蒼空Letter
「手伝う」というあたしの申し出はソウちゃんと瑠璃さんにあっさり断られて、
ダイニングテーブルには次々と和食が並んだ。
ソウちゃんのお父さんが欠伸をしながら家に戻ってきて、あたしを見るとちょっとはにかんで「いらっしゃい」と言った。
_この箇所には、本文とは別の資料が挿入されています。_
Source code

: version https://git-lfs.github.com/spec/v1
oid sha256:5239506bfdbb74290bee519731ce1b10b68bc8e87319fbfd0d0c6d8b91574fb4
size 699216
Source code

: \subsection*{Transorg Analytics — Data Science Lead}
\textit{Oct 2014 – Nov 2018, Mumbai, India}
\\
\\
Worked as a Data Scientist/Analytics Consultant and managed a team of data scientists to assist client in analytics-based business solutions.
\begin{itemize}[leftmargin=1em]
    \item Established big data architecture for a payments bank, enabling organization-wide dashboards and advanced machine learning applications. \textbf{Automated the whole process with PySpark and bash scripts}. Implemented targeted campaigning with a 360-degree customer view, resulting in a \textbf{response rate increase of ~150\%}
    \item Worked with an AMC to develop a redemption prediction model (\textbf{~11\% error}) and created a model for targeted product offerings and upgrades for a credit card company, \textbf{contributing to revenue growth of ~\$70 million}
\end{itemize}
ウチは両親共にスーツだから、ジーンズにチェックのネルシャツを着たお父さんがひどく若く見えた。
まぁ・・・茶髪だしね。ソウちゃんと同じ色の髪。
年齢不詳な感じがするお父さんはさっさと缶ビールを出してプルタブを開けた。
「あたしも飲もー」と瑠璃さんが冷蔵庫からビールを出すと、「オレも」とソウちゃんが手を挙げた。
「うっせー!未成年!!茶でも飲んでろ!」
瑠璃さんがつく悪態は明日香っぽい感じ。
小柄で可愛くて21歳には見えないからソウちゃんと双子みたいだけど、雰囲気がどこか明日香に似ていて安心する。
初めて見る彼氏の「家族」と一緒にご飯。
(あ、味が薄めだ・・・薄味の家庭なのかな?)
と食べて思ったけど、周りを見ると全員見事なまでに醤油を使っている。
不思議に思ったけど、箸を動かすあたしを全員が興味津々で見ていて恥ずかしなった。
「見てたら食えないだろ?」
と隣でソウちゃんが言ってくれて、ルミが騒ぐ食卓とはまた違う賑やかさになった。
「お母さんがジロジロ見すぎなのよ!」と言う瑠璃さんに、
「こんなキレイな子見た事ないんだもの、お人形さんみたいよねー。あ、ほら、お父さん照れちゃってる」と豪快に笑うお母さん。
ニヤっとだけしてあんまり喋らないお父さんにソウちゃんは似ているのかな?
ご飯を食べ終わって「ご馳走様でした」と言うと、お母さんがちょっと心配そうに言った。
「味、大丈夫だったかしら?」
言われて「え?」とキョトンとしてしまう。